Tennessee lawmakers take first step toward school vouchers

In their first discussion of tuition vouchers this year, Tennessee lawmakers insisted Tuesday that the state can succeed where others have failed, and easily advanced a proposal that would start a five-year pilot program in Memphis.

The voice vote came after members of a House education subcommittee heard voucher opponents cite recent research showing that vouchers in other states have led to worse academic outcomes for students. But again and again, lawmakers said that Tennessee could be different.

“There are some instances where vouchers haven’t worked, but we’ve never tested them in Tennessee,” said Rep. Harry Brooks, the Knoxville Republican sponsoring the bill.

“We are Tennessee,” added Rep. Eddie Smith, another Knoxville Republican. “We are not Louisiana, we are not Florida, we are not anyone else. We can design a system that works for Tennessee.”

Rep. John DeBerry, a Memphis Democrat who has passionately advocated for vouchers, was dismissive of the studies. “Please, let’s not throw big-picture numbers around,” he said. “This is about one set of parents deciding about one student.”

What is not working, the lawmakers agreed, are public schools in Memphis. While lauding gains in recent years, they said too many students remain trapped in failing schools.

The vote was the first on vouchers in Tennessee since last winter, when the legislature almost passed a similar bill. The sponsor of that measure, Rep. Bill Dunn of Knoxville, said he didn’t have enough votes and pulled it at the last minute on the House floor. This year, Dunn is carrying the same bill, which impacts other urban districts, as well as Memphis.

Rep. Mark White, a Memphis Republican who chairs the subcommittee, said Tuesday evening that lawmakers seem poised to rally this year behind Brooks’ proposal, which is being carried in the Senate by Brian Kelsey, a Republican from Germantown, a bedroom community of Memphis.

The Senate Education Committee is scheduled to discuss both bills on Wednesday.


Tennessee’s voucher proposals are targeting schools already struggling with enrollment. Read why that matters.

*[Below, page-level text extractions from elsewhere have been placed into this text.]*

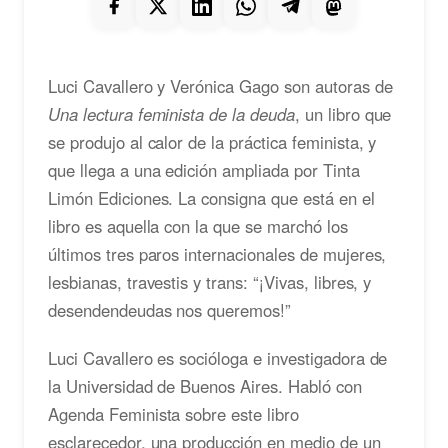
Luci Cavallero y Verónica Gago son autoras de
Una lectura feminista de la deuda
, un libro que
se produjo al calor de la práctica feminista, y
que llega a una edición ampliada por Tinta
Limón Ediciones. La consigna que está en el
libro es aquella con la que se marchó los
últimos tres paros internacionales de mujeres,
lesbianas, travestis y trans: “¡Vivas, libres, y
desendendeudas nos queremos!”
Luci Cavallero es socióloga e investigadora de
la Universidad de Buenos Aires. Habló con
Agenda Feminista sobre este libro
esclarecedor, una producción en medio de un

Supporters argue that vouchers provide school choice that empowers parents and leads to better academic outcomes. Opponents fear that diverting money to private schools hurts public schools, and that a lack of regulation of private schools means that students accepting vouchers won’t necessarily get a better education.

The bill would cap the voucher program at 5,000 students, and provide them with tuition vouchers worth about $7,000 annually. After five years, lawmakers would decide whether to halt or expand the program, depending on students’ test scores. However, Brooks said he is still hammering out details around comparing students in public schools to their counterparts who accept vouchers.

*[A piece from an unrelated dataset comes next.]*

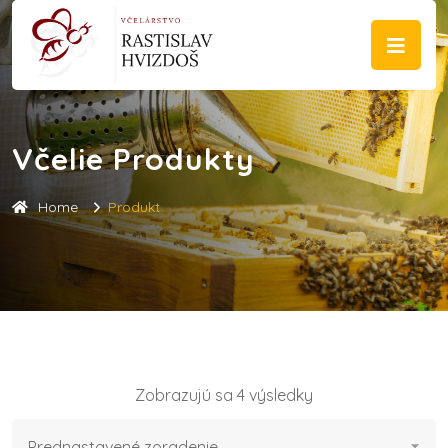
Včelie Produkty
Home
Produkt
Zobrazujú sa 4 výsledky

DeBerry said the proposal might not be perfect — but that few policies are. “At some point it has to start so we can find out what works, what does not work,” he said.

The Memphis Democrat also projected that few students would actually opt to participate, meaning public schools would not lose as much funding as its leaders fear. “A lot of folks are not going to put in the time, the effort,” DeBerry said, “but for the handful of parents that do, why not give them that right?”

Indeed, only 35 out of 20,000 eligible students are participating in a voucher-like special education program, the first of its kind in Tennessee, which launched in January.